• WORK ORDER:
Please copy out the entries below exactly, beginning with the line that contains "Panel 2, 330" and ending with the line that contains "Where is the", and include nothing outside that span.

• INPUT RECORDS:
%%

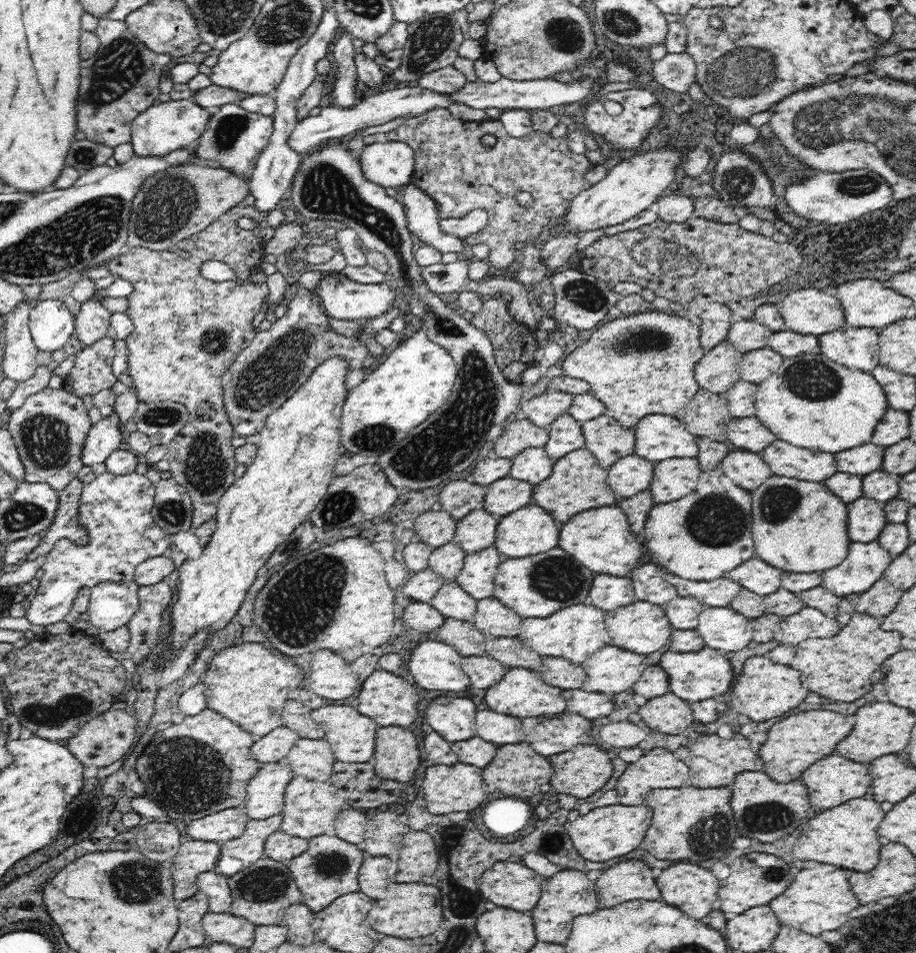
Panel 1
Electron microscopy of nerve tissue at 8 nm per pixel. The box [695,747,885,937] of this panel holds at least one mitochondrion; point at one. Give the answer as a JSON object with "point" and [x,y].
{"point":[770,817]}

%%
%%

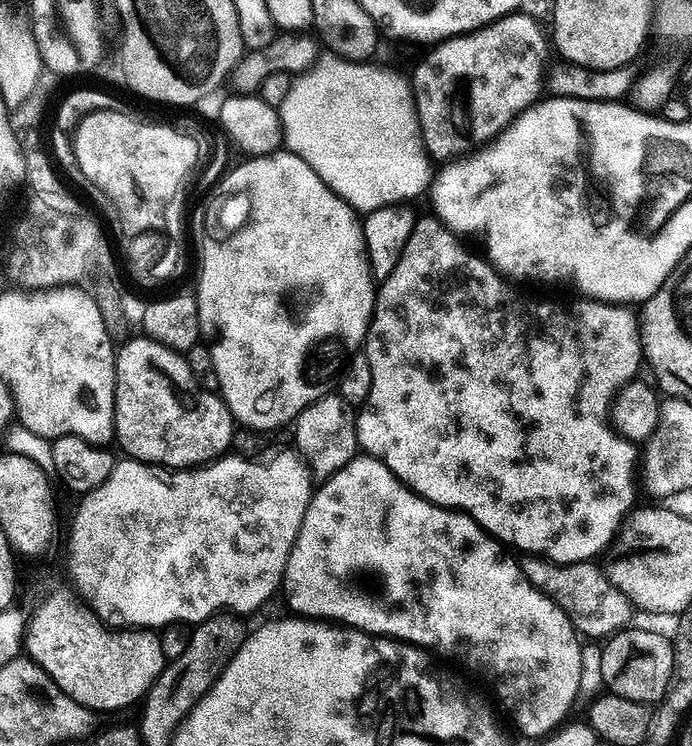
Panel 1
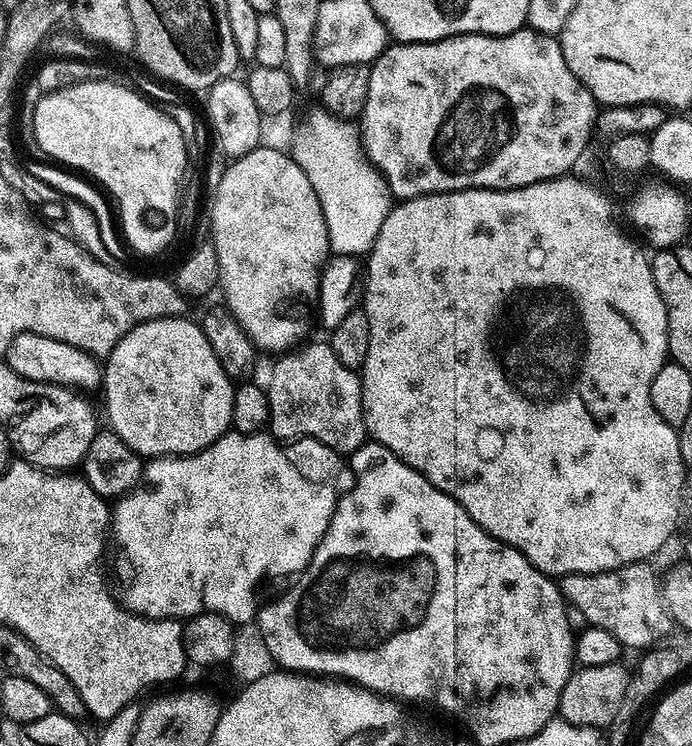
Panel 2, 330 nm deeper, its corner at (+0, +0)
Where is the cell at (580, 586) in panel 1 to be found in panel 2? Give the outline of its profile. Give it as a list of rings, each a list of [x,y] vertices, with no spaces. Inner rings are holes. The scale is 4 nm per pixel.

%%

• YOUR SOLUTION:
Panel 2, 330 nm deeper, its corner at (+0, +0)
Where is the cell at (580, 586) in panel 1 to be found in panel 2? Give the outline of its profile. Give it as a list of rings, each a list of [x,y] vertices, with no spaces. Inner rings are holes. The scale is 4 nm per pixel.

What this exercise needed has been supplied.